▼▼▼
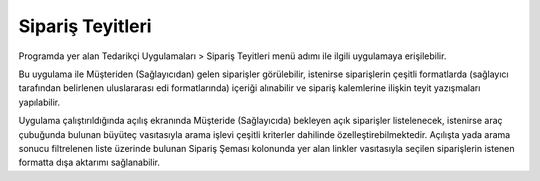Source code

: Sipariş Teyitleri
=================

Programda yer alan Tedarikçi Uygulamaları > Sipariş Teyitleri menü adımı ile ilgili uygulamaya erişilebilir.

.. image:: img/order_confirm_1.png
   :align: center
   
Bu uygulama ile Müşteriden (Sağlayıcıdan) gelen siparişler görülebilir, istenirse siparişlerin çeşitli formatlarda (sağlayıcı tarafından belirlenen uluslararası edi formatlarında) içeriği alınabilir ve sipariş kalemlerine ilişkin teyit yazışmaları yapılabilir.

.. image:: img/order_confirm_2.png
   :align: center
   
Uygulama çalıştırıldığında açılış ekranında Müşteride (Sağlayıcıda) bekleyen açık siparişler listelenecek, istenirse araç çubuğunda bulunan büyüteç vasıtasıyla arama işlevi çeşitli kriterler dahilinde özelleştirebilmektedir. Açılışta yada arama sonucu filtrelenen liste üzerinde bulunan Sipariş Şeması kolonunda yer alan linkler vasıtasıyla seçilen siparişlerin istenen formatta dışa aktarımı sağlanabilir.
▲▲▲
**Your task:**
Only the records themselves, retyped exactly, belong in the answer; please leave all images behind.

**Answer section:**
Source code

: Sipariş Teyitleri
=================

Programda yer alan Tedarikçi Uygulamaları > Sipariş Teyitleri menü adımı ile ilgili uygulamaya erişilebilir.

.. image:: img/order_confirm_1.png
   :align: center
   
Bu uygulama ile Müşteriden (Sağlayıcıdan) gelen siparişler görülebilir, istenirse siparişlerin çeşitli formatlarda (sağlayıcı tarafından belirlenen uluslararası edi formatlarında) içeriği alınabilir ve sipariş kalemlerine ilişkin teyit yazışmaları yapılabilir.

.. image:: img/order_confirm_2.png
   :align: center
   
Uygulama çalıştırıldığında açılış ekranında Müşteride (Sağlayıcıda) bekleyen açık siparişler listelenecek, istenirse araç çubuğunda bulunan büyüteç vasıtasıyla arama işlevi çeşitli kriterler dahilinde özelleştirebilmektedir. Açılışta yada arama sonucu filtrelenen liste üzerinde bulunan Sipariş Şeması kolonunda yer alan linkler vasıtasıyla seçilen siparişlerin istenen formatta dışa aktarımı sağlanabilir.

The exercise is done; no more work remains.